Alternative sources of income

Equity release borrowers expected to be younger in 2020

New research published by Canada Life has shown that not only did the equity release market have a strong 2019, but financial advisers are expecting their clients to be younger, as well as predicting that many are looking to take out a bigger loan this year.

According to research by Canada Life, almost two in five (38%) financial advisers expect their clients to be younger in age during 2020, while more than one in five (21%) expect the size of loans to increase. Canada Life also found that £2.84bn was lent through equity release by the end of the third quarter of 2019 and many within the sector predicting lending will exceed £5bn by the end of 2020.

Alice Watson, Head of Insurance Marketing at Canada Life, said: “Equity release products have grown in popularity, almost since their inception. As the market grows and matures, home finance options are becoming a key source of retirement income for many retirees, particularly for supporting their families.

“An important way in which people can support their families is by helping the younger generations to get on the property ladder. With house prices continuing to rise, it’s likely that more retirees will want to help their children and grandchildren in this way. Equity release allows them to use the value in their property to do this, while staying in their own home. The fact that clients are expected to be younger next year is likely linked to over-55s looking to help family by giving an early inheritance.”

As well as using the money to gift to children, the demand for bigger loans could also be linked to a need among clients in or approaching retirement to use equity release to help with the cost of care. Among advisers, 8% predict that needing to fund the cost of care will be a main driver of equity release demand in 2020.

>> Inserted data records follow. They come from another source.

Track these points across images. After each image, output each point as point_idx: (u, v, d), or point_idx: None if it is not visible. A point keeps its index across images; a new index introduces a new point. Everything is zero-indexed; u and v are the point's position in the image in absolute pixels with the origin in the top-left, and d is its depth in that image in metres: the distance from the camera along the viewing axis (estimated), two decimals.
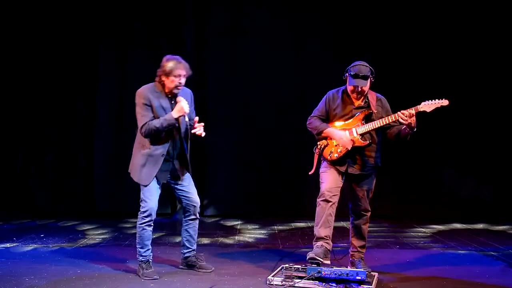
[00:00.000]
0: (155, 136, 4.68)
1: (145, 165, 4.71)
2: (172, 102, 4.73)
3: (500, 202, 7.94)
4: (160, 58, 4.78)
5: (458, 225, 7.47)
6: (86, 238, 6.58)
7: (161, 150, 4.72)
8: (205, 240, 6.35)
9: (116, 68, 8.20)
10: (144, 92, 4.70)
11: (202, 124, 4.81)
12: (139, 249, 4.82)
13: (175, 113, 4.64)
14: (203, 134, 4.82)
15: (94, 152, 8.19)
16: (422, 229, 7.20)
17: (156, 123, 4.62)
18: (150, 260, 4.84)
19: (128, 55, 8.18)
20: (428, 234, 6.89)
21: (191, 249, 5.01)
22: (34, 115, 8.17)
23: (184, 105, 4.65)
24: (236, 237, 6.68)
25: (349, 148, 4.78)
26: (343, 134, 4.81)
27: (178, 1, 8.12)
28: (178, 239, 6.35)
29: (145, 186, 4.74)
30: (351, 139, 4.78)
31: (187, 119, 4.74)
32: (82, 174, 8.22)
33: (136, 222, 4.83)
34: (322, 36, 8.11)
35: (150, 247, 4.85)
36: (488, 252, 5.84)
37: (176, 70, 4.62)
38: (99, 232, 6.94)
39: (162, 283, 4.64)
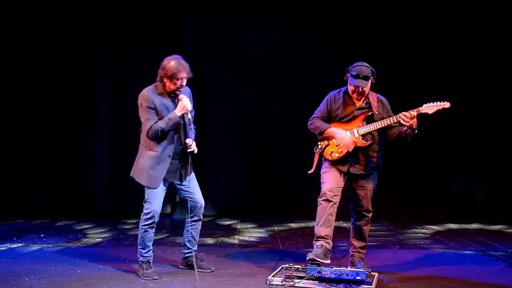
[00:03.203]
0: (162, 137, 4.68)
1: (153, 167, 4.70)
2: (176, 100, 4.74)
3: (500, 202, 7.94)
4: (160, 58, 4.77)
5: (457, 225, 7.46)
6: (86, 238, 6.58)
7: (168, 151, 4.72)
8: (205, 240, 6.34)
9: (116, 67, 8.20)
10: (147, 95, 4.69)
11: (192, 142, 4.81)
12: (140, 249, 4.82)
13: (178, 111, 4.66)
14: (196, 151, 4.82)
15: (94, 152, 8.19)
16: (422, 229, 7.20)
17: (161, 123, 4.63)
18: (151, 261, 4.85)
19: (128, 54, 8.18)
20: (428, 234, 6.90)
21: (191, 250, 5.01)
22: (34, 115, 8.17)
23: (186, 103, 4.67)
24: (236, 237, 6.68)
25: (350, 150, 4.78)
26: (345, 135, 4.80)
27: (178, 1, 8.12)
28: (178, 239, 6.36)
29: (154, 189, 4.74)
30: (353, 141, 4.78)
31: (190, 116, 4.76)
32: (82, 174, 8.22)
33: (137, 222, 4.83)
34: (323, 36, 8.11)
35: (152, 247, 4.86)
36: (488, 252, 5.84)
37: (178, 73, 4.62)
38: (99, 232, 6.94)
39: (162, 283, 4.64)
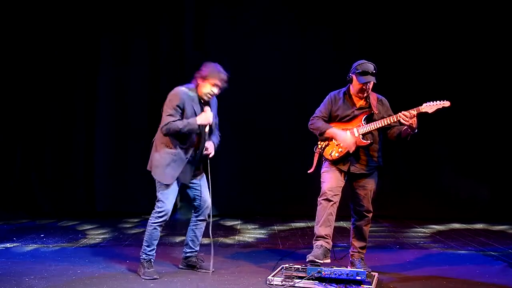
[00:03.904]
0: (180, 138, 4.71)
1: (169, 165, 4.73)
2: (202, 105, 4.79)
3: (500, 201, 7.93)
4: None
5: (458, 225, 7.46)
6: (86, 238, 6.58)
7: (188, 153, 4.76)
8: (205, 240, 6.33)
9: (116, 67, 8.21)
10: (181, 95, 4.71)
11: (211, 145, 4.87)
12: (145, 246, 4.83)
13: (199, 120, 4.71)
14: (212, 155, 4.90)
15: (94, 152, 8.19)
16: (422, 229, 7.20)
17: (180, 124, 4.65)
18: (152, 260, 4.85)
19: (128, 55, 8.19)
20: (428, 234, 6.89)
21: (193, 250, 5.03)
22: (33, 115, 8.17)
23: (209, 116, 4.74)
24: (236, 237, 6.68)
25: (351, 151, 4.78)
26: (346, 136, 4.80)
27: (178, 1, 8.12)
28: (178, 239, 6.36)
29: (166, 185, 4.75)
30: (354, 141, 4.77)
31: (211, 124, 4.83)
32: (82, 174, 8.22)
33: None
34: (323, 37, 8.11)
35: (155, 247, 4.87)
36: (488, 252, 5.84)
37: (214, 78, 4.69)
38: (99, 232, 6.94)
39: (162, 283, 4.64)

Watson added: “We know that nearly 14 million people plan to remain in their current home in retirement. Over the last year, clients have been using equity release to either fund home improvements so that they can continue living in their house, or for at-home care. As people choose to age in place, it’s important that they can adapt their home to meet their changing needs.

“While we await the Government’s social care green paper, it’s likely that more people will consider how they can use equity release to ensure they are able to enjoy a comfortable retirement, in their own home.”